Non-Oil Sector Remains Economic Anchor
Despite strong oil performance, the non-oil sector remained dominant, contributing 95.95 per cent to GDP. It grew by 3.64 per cent in Q2 2025, compared with 3.26 per cent in Q2 2024 and 3.19 per cent in Q1 2025.
Growth in the non-oil sector was driven by agriculture, telecommunications, real estate, trade, construction, finance, and energy services. Agriculture grew by 2.82 per cent, rebounding from just 0.07 per cent in the previous quarter, though its share of GDP declined to 26.17 per cent from 26.53 per cent.
Industrial growth more than doubled to 7.45 per cent, while the manufacturing sector slowed to 1.60 per cent, with its contribution dropping to 7.81 per cent.
Mixed Sectoral Performance
The construction sector expanded by 5.27 per cent year-on-year but contracted sharply on a quarterly basis. The services sector grew by 3.94 per cent, slightly higher than the 3.83 per cent recorded a year earlier.
Trade accounted for 18.28 per cent of GDP but saw a slowdown in growth to 1.29 per cent from 1.82 per cent the previous year. Information and communication services grew by 6.61 per cent, contributing 11.18 per cent to GDP, while finance and insurance surged by 16.13 per cent.
Transport and storage grew significantly by 22.09 per cent, while electricity, gas, steam, and air conditioning rose by 11.47 per cent. Water supply, waste management, and remediation services expanded by 10.60 per cent, reflecting broad growth in the utilities subsector.
Finance Minister Stresses Need for Higher Growth
Minister of Finance and Coordinating Minister of the Economy, Wale Edun, has previously stressed the need for higher growth to lift the poorest Nigerians out of poverty. In July, Edun reiterated that Nigeria must sustain at least seven per cent annual growth to make a tangible impact on the lives of vulnerable citizens.
“To really help the poorest and most vulnerable, we need to be doing around seven per cent per annum,” Edun said during a policy meeting in May.
Private Sector Voices Concern Over Economic Disconnect
Members of the organised private sector also expressed caution despite the reported GDP growth. In separate interviews, they warned that the macroeconomic gains were not being felt by businesses or households.
Dr. Femi Egbesola, President of the Association of Small Business Owners, said: “GDP is growing, and that is a sign of hope. However, it is not translating into the daily realities of businesses and households. That is not happening at the moment.”

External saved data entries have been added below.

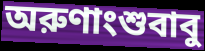
অরুণাংশুবাবু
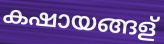
കഷായങ്ങള്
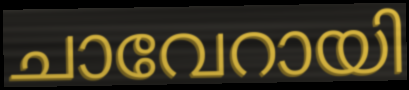
ചാവേറായി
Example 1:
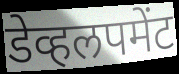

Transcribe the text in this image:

He described the challenges facing the manufacturing sector as alarming and warned that the collapse of small businesses could lead to worsening hardship.
“When the manufacturing sector is under pressure, it’s a red flag. If this continues, we may see growth in large corporations, but small businesses will collapse, and households will suffer,” Egbesola added.

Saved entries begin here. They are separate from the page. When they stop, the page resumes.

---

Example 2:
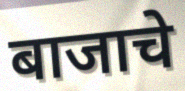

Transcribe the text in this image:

बाजाचे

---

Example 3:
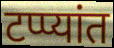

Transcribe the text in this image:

टप्प्यांत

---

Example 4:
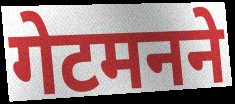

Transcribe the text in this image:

गेटमनने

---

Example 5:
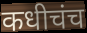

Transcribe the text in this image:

कधीचंच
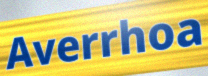
Averrhoa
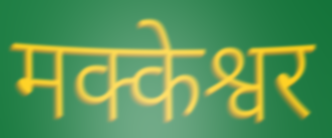
मक्केश्वर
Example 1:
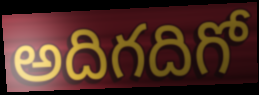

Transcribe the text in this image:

అదిగదిగో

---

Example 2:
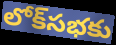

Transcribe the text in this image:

లోక్‌సభకు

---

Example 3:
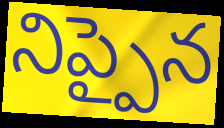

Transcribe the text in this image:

నిప్పైన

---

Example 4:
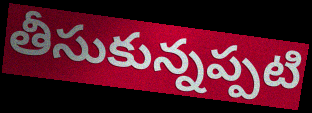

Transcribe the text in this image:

తీసుకున్నప్పటి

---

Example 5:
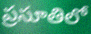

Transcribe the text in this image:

ప్రసూతిలో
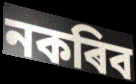
নকৰিব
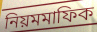
নিয়মমাফিক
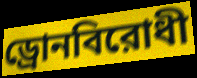
ড্রোনবিরোধী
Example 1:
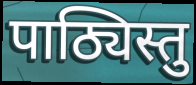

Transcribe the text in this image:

He also pointed to declining trade activity, citing low consumer purchasing power and trade barriers as contributing factors. He urged the government to look beyond headline numbers and address the economic struggles of ordinary Nigerians.
Segun Kuti-George, National Vice President of the National Association of Small-Scale Industrialists, echoed similar sentiments. While acknowledging the GDP growth as a positive sign, he stressed that real progress must come from the real sector.
“Growth in services is good, but sustainable economic development hinges on real sector expansion. If that sector is not growing, more policy attention should be directed there,” he said.